Another important update was made regarding file structure and module usage assumptions being that if you have exemplary/unused data stored on every line that is repitive and repeats throughout the csv alignment file this module will assume the repeating data will be added to the alignment data's kml data. In other words if a value repeats it will assume that attribute/field should be associated with the entire alignment data displayed in the popup box.
Alignments Module - Functions
make_route(filelocationlist[,segmentinfocsv,indexs,color,scale,folder,description])
parselist(total,filename)-given the function above and a file name (hopefully ending in .kml) writes kml file.
packageroutes(makerouteoutput)-takes the make_route() output and returns a list without the starting and ending wrapper of most csv files so they can be added together with subsequent list or in different folders. Use this if you want your directories in specific locations
packagefinal(nameinside,list)-replaces that syntatic sugar of the first few rows and last couple given an in filename for inside the kml and a list of rows that are xml/kml structured. essentially packageroutes/packagepoints and packagefinal are so structured so that if you take it out of its wrapper it must have packagefinal performed on the list before sending into parselist.
folder(nameoffolder,description,list)given an output of make_route or make_points() that has had its wrapper removed (packageroutes/packagepoints) returns a file director for a objects in the given list
All the kwarg argument, and argument defination below is for the make_route() function mostly.
- filelocationlist - list of csv file locations to ingest that contain desired road alignment data
Function arguments below are the ones that directly affect the way in which the data is handled.
segmentinfocsv - kwarg arg, csv file location containing information about all the desired alignments you wish to parse into kml (i.e. a csv file containg all the alignment data)
indexs - kwarg arg, unique identifier within row of segmentinfocsv so that the rows data can be drawn with the associated position in the filelocationlist and parsed into into data associated with the route from segmentinfocsv (i.e. list of keys to draw data from the segmentinfocsv file into associated alignment )
list=True - kwarg, technically just list is the kwarg arg but the only time you will use this arguement is if your inputting a raw list in where the csv file location normally should be.
Function arguments below are for aesthetics and nameing/description
- color - kwarg arg, currently can take inputs of red, light green, orange, and white can support much more but no way of gathering color ids in bulk (that I know of)

**EXERCISE AIM:** In the alignments module notes, why does a list returned by packageroutes need packagefinal run on it before it goes to parselist? Answer in one to three sentences. The listing is separate material, unrelated to the alignments module notes.

**INFORMATION SUPPLIED:**
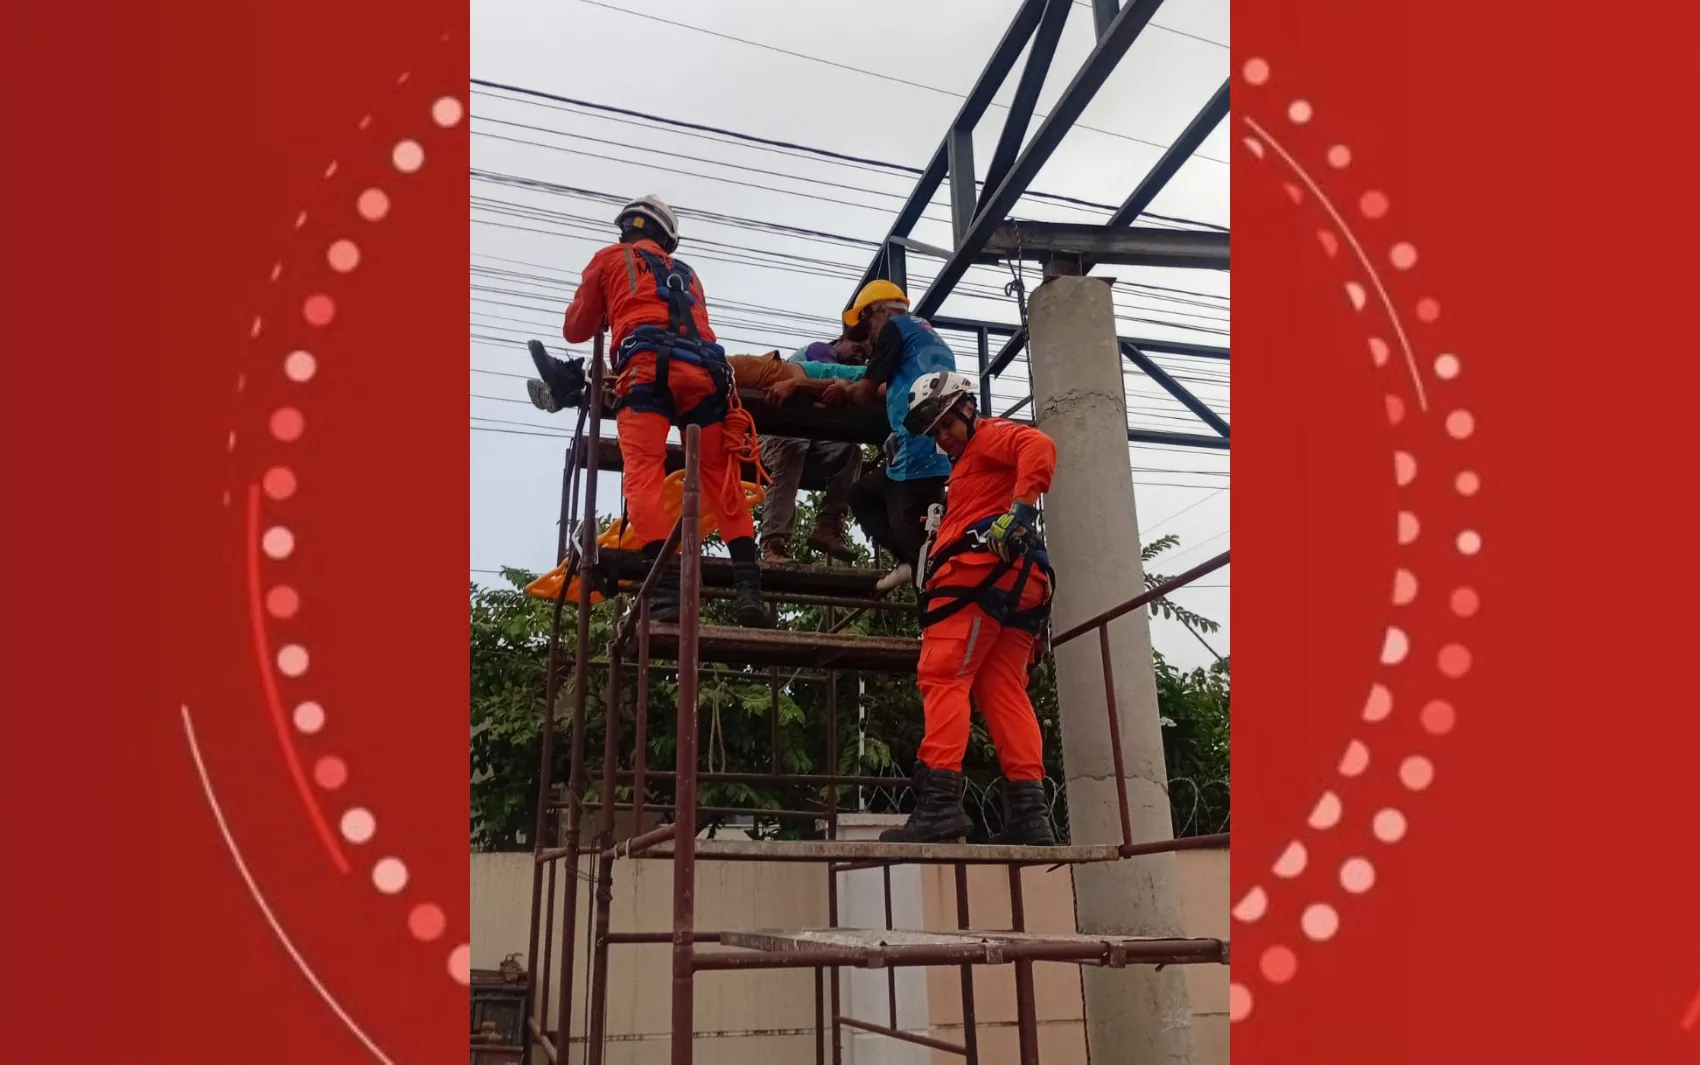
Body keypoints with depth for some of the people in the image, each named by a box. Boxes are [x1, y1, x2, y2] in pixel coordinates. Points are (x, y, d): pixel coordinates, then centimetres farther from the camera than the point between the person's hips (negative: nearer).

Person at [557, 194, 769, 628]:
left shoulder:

**ANSWER TO THIS EXERCISE:** packageroutes strips the starting and ending wrapper from the make_route() output so the list can be combined with other lists or placed in different folders. Because that wrapper has been removed, packagefinal must restore the first few rows and the last couple, using a name for inside the kml, before parselist can write the kml file.